=== Data for this task ===

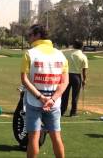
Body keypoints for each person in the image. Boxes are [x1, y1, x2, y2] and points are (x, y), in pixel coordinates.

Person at [20, 24, 69, 158]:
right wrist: (52, 99)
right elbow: (65, 82)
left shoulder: (29, 53)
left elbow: (24, 79)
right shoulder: (61, 55)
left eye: (30, 35)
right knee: (56, 137)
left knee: (34, 138)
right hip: (54, 103)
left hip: (34, 102)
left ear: (37, 35)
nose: (28, 38)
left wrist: (41, 98)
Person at [61, 39, 88, 117]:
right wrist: (84, 80)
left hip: (66, 75)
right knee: (75, 95)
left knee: (65, 95)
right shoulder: (83, 56)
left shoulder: (67, 53)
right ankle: (73, 112)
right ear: (82, 46)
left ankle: (62, 111)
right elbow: (84, 70)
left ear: (74, 45)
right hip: (77, 77)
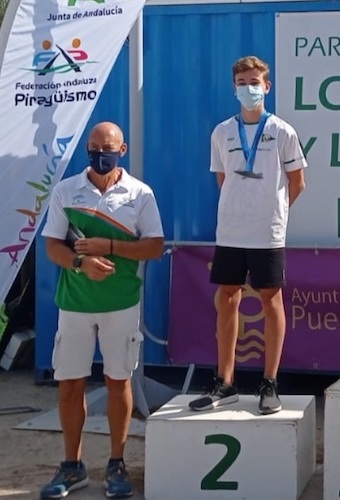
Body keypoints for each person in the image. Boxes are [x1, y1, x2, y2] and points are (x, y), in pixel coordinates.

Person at [39, 122, 165, 499]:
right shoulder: (67, 190)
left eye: (107, 147)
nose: (99, 154)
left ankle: (116, 464)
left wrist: (108, 247)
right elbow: (52, 247)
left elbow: (155, 247)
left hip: (121, 304)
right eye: (93, 147)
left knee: (117, 382)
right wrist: (81, 265)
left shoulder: (140, 194)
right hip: (74, 305)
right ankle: (72, 466)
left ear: (122, 149)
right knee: (70, 384)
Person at [188, 56, 306, 415]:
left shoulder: (283, 131)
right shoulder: (222, 132)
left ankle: (269, 383)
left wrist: (273, 210)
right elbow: (223, 179)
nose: (249, 88)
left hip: (267, 232)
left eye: (255, 82)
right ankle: (225, 382)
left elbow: (297, 183)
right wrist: (241, 207)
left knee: (271, 302)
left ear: (267, 86)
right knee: (228, 299)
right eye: (242, 82)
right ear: (234, 87)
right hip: (231, 231)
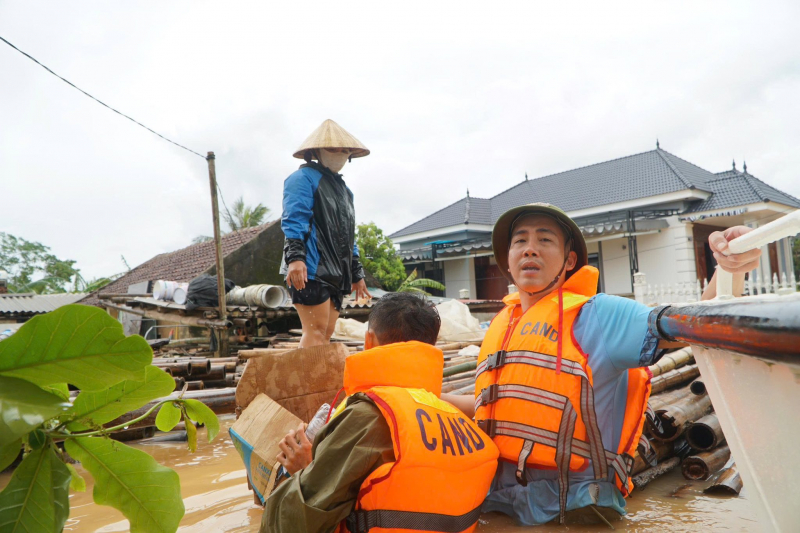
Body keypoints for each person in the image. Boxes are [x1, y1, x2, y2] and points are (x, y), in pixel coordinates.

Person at [443, 203, 760, 525]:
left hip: (574, 512)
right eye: (520, 241)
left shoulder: (600, 315)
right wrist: (421, 398)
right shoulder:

===

● Prompt
Each line from the one containing "left hip: (267, 232)" through the last line of the data should be written out exactly. Skip the pictures, and add no other lines.

● Written response
left hip: (267, 232)
left eye: (255, 82)
right ankle: (225, 382)
left elbow: (297, 183)
right wrist: (241, 207)
left knee: (271, 302)
left ear: (267, 86)
right knee: (228, 299)
right eye: (242, 82)
right ear: (234, 87)
right hip: (231, 231)
Body keypoints for each person in the image. Boxes are [x1, y1, x2, y2] and points are (x, y), in pixel coordinates.

Person at [443, 203, 760, 525]:
left hip: (574, 512)
right eye: (520, 241)
left shoulder: (600, 315)
right wrist: (421, 398)
right shoulder:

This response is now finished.